SOURCE DATA »
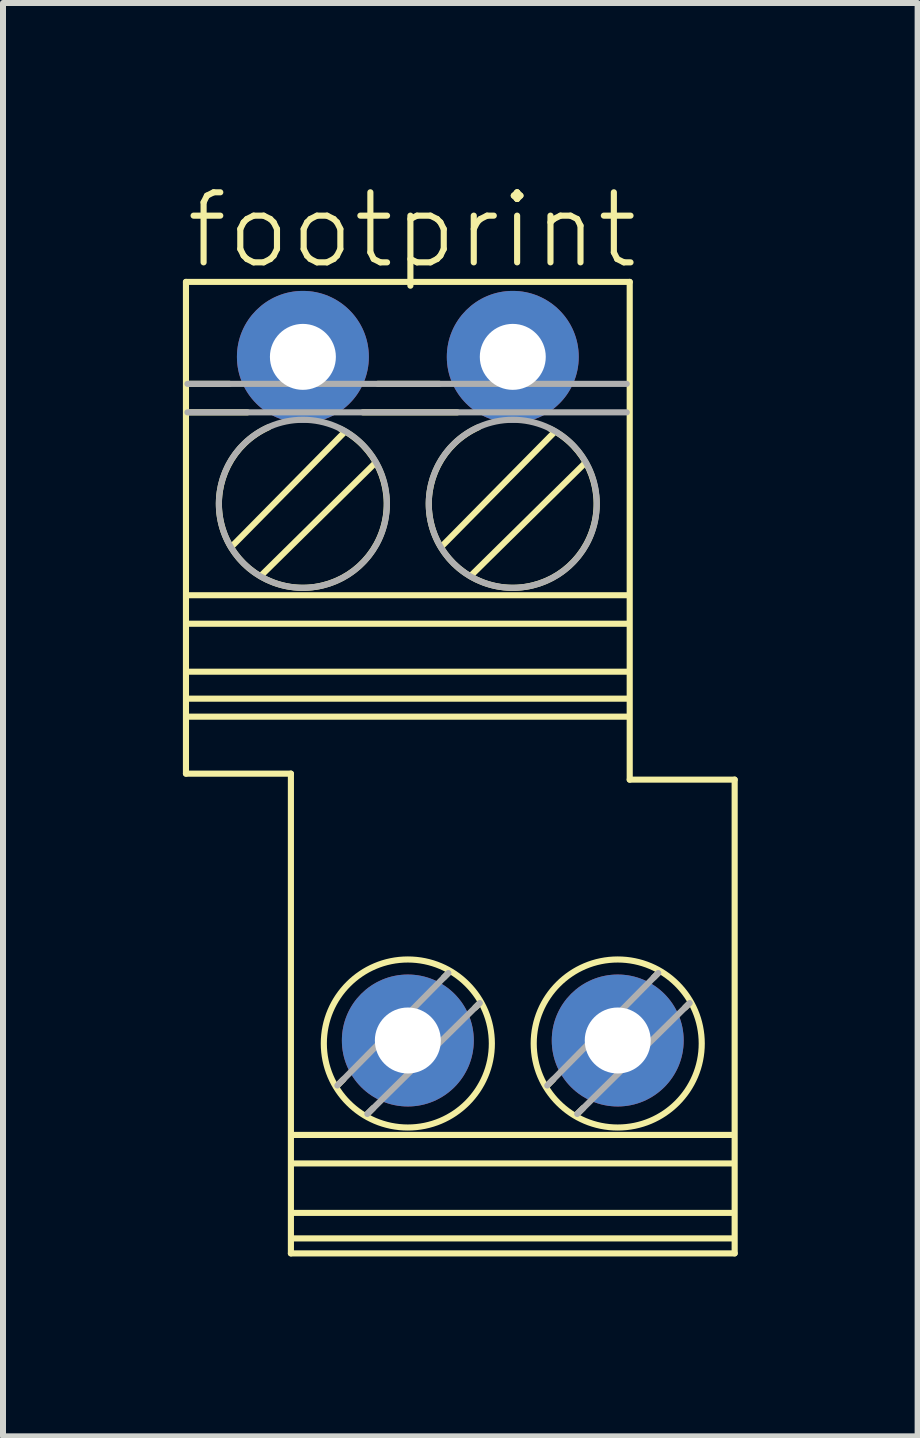
<source format=kicad_pcb>
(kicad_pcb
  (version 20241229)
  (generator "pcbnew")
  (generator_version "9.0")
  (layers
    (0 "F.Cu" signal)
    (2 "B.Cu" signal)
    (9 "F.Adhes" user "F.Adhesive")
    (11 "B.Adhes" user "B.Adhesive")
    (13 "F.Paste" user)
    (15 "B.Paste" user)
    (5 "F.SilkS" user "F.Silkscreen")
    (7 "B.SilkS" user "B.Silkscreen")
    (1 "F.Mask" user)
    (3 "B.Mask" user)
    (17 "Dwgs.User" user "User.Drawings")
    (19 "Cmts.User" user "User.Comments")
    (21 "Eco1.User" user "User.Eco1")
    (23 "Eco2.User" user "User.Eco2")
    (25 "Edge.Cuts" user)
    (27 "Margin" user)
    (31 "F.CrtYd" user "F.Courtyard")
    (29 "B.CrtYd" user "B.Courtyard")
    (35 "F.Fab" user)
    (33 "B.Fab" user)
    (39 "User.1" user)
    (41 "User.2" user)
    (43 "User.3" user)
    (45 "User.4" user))
  (footprint "footprint"
    (layer "F.Cu")
    (at 3.751 9.751)
    (property "Reference" "footprint" (at -3.751 -8.278 0) (layer "F.SilkS") (effects (font (size 1.168 1.168) (thickness 0.102)) (justify left bottom)))
    (fp_line (start -3.7 -8.1) (end 3.7 -8.1) (stroke (width 0.102) (type solid)) (layer "F.SilkS"))
    (fp_line (start -3.7 0.1) (end -3.7 -8.1) (stroke (width 0.102) (type solid)) (layer "F.SilkS"))
    (fp_line (start -3.675 -6.4) (end -2.975 -6.4) (stroke (width 0.102) (type solid)) (layer "F.SilkS"))
    (fp_line (start -3.675 -5.925) (end -2.675 -5.925) (stroke (width 0.102) (type solid)) (layer "F.SilkS"))
    (fp_line (start -3.65 -2.875) (end 3.675 -2.875) (stroke (width 0.102) (type solid)) (layer "F.SilkS"))
    (fp_line (start -3.65 -2.4) (end 3.675 -2.4) (stroke (width 0.102) (type solid)) (layer "F.SilkS"))
    (fp_line (start -3.65 -1.6) (end 3.675 -1.6) (stroke (width 0.102) (type solid)) (layer "F.SilkS"))
    (fp_line (start -3.65 -0.85) (end 3.675 -0.85) (stroke (width 0.102) (type solid)) (layer "F.SilkS"))
    (fp_line (start -2.925 -3.7) (end -1.075 -5.575) (stroke (width 0.102) (type solid)) (layer "F.SilkS"))
    (fp_line (start -2.425 -3.225) (end -0.55 -5.075) (stroke (width 0.102) (type solid)) (layer "F.SilkS"))
    (fp_line (start -1.95 0.1) (end -3.7 0.1) (stroke (width 0.102) (type solid)) (layer "F.SilkS"))
    (fp_line (start -1.95 8.1) (end -1.95 0.1) (stroke (width 0.102) (type solid)) (layer "F.SilkS"))
    (fp_line (start -1.9 6.125) (end 5.425 6.125) (stroke (width 0.102) (type solid)) (layer "F.SilkS"))
    (fp_line (start -1.9 6.6) (end 5.425 6.6) (stroke (width 0.102) (type solid)) (layer "F.SilkS"))
    (fp_line (start -1.9 7.425) (end 5.425 7.425) (stroke (width 0.102) (type solid)) (layer "F.SilkS"))
    (fp_line (start -1.9 7.85) (end 5.425 7.85) (stroke (width 0.102) (type solid)) (layer "F.SilkS"))
    (fp_line (start -1.175 5.3) (end -1.075 5.2) (stroke (width 0.102) (type solid)) (layer "F.SilkS"))
    (fp_line (start -0.75 -5.925) (end 0.825 -5.925) (stroke (width 0.102) (type solid)) (layer "F.SilkS"))
    (fp_line (start -0.675 5.775) (end -0.575 5.675) (stroke (width 0.102) (type solid)) (layer "F.SilkS"))
    (fp_line (start -0.5 -6.4) (end 0.525 -6.4) (stroke (width 0.102) (type solid)) (layer "F.SilkS"))
    (fp_line (start 0.575 -3.7) (end 2.425 -5.575) (stroke (width 0.102) (type solid)) (layer "F.SilkS"))
    (fp_line (start 0.6 3.5) (end 0.675 3.425) (stroke (width 0.102) (type solid)) (layer "F.SilkS"))
    (fp_line (start 1.075 -3.225) (end 2.95 -5.075) (stroke (width 0.102) (type solid)) (layer "F.SilkS"))
    (fp_line (start 1.125 4) (end 1.2 3.925) (stroke (width 0.102) (type solid)) (layer "F.SilkS"))
    (fp_line (start 2.325 5.3) (end 2.425 5.2) (stroke (width 0.102) (type solid)) (layer "F.SilkS"))
    (fp_line (start 2.825 5.775) (end 2.925 5.675) (stroke (width 0.102) (type solid)) (layer "F.SilkS"))
    (fp_line (start 3.675 -1.15) (end -3.65 -1.15) (stroke (width 0.102) (type solid)) (layer "F.SilkS"))
    (fp_line (start 3.7 -8.1) (end 3.7 0.2) (stroke (width 0.102) (type solid)) (layer "F.SilkS"))
    (fp_line (start 3.7 0.2) (end 5.45 0.2) (stroke (width 0.102) (type solid)) (layer "F.SilkS"))
    (fp_line (start 4.1 3.5) (end 4.175 3.425) (stroke (width 0.102) (type solid)) (layer "F.SilkS"))
    (fp_line (start 4.625 4) (end 4.7 3.925) (stroke (width 0.102) (type solid)) (layer "F.SilkS"))
    (fp_line (start 5.45 0.2) (end 5.45 8.1) (stroke (width 0.102) (type solid)) (layer "F.SilkS"))
    (fp_line (start 5.45 8.1) (end -1.95 8.1) (stroke (width 0.102) (type solid)) (layer "F.SilkS"))
    (fp_arc (start -1.124999 -5.65) (mid -1.780481 -2.999357) (end -2.325 -5.675) (stroke (width 0.1016) (type solid)) (layer "F.SilkS"))
    (fp_arc (start 2.375001 -5.65) (mid 1.719517 -2.999357) (end 1.175 -5.675) (stroke (width 0.1016) (type solid)) (layer "F.SilkS"))
    (fp_circle (center 0 4.6) (end 1.401 4.6) (stroke (width 0.102) (type solid)) (fill no) (layer "F.SilkS"))
    (fp_circle (center 3.5 4.6) (end 4.901 4.6) (stroke (width 0.102) (type solid)) (fill no) (layer "F.SilkS"))
    (fp_line (start -3.675 -6.4) (end 3.65 -6.4) (stroke (width 0.102) (type solid)) (layer "F.Fab"))
    (fp_line (start -3.675 -5.925) (end 3.65 -5.925) (stroke (width 0.102) (type solid)) (layer "F.Fab"))
    (fp_line (start -1.175 5.3) (end 0.675 3.425) (stroke (width 0.102) (type solid)) (layer "F.Fab"))
    (fp_line (start -0.675 5.775) (end 1.2 3.925) (stroke (width 0.102) (type solid)) (layer "F.Fab"))
    (fp_line (start 2.325 5.3) (end 4.175 3.425) (stroke (width 0.102) (type solid)) (layer "F.Fab"))
    (fp_line (start 2.825 5.775) (end 4.7 3.925) (stroke (width 0.102) (type solid)) (layer "F.Fab"))
    (fp_circle (center -1.75 -4.4) (end -0.349 -4.4) (stroke (width 0.102) (type solid)) (fill no) (layer "F.Fab"))
    (fp_circle (center 1.75 -4.4) (end 3.151 -4.4) (stroke (width 0.102) (type solid)) (fill no) (layer "F.Fab"))
    (pad "1" thru_hole circle (at -1.75 -6.85) (size 2.2 2.2) (drill 1.1) (layers "*.Cu" "*.Mask"))
    (pad "2" thru_hole circle (at 0 4.55) (size 2.2 2.2) (drill 1.1) (layers "*.Cu" "*.Mask"))
    (pad "3" thru_hole circle (at 1.75 -6.85) (size 2.2 2.2) (drill 1.1) (layers "*.Cu" "*.Mask"))
    (pad "4" thru_hole circle (at 3.5 4.55) (size 2.2 2.2) (drill 1.1) (layers "*.Cu" "*.Mask")))
  (gr_rect
    (start -3 -3)
    (end 12.252 20.902)
    (stroke (width 0.1) (type default))
    (fill no)
    (layer "Edge.Cuts")))
</source>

EXERCISE »
Lines with the word "Silkscreen" in them: report all of these from the listing above.

RESULT »
    (5 "F.SilkS" user "F.Silkscreen")
    (7 "B.SilkS" user "B.Silkscreen")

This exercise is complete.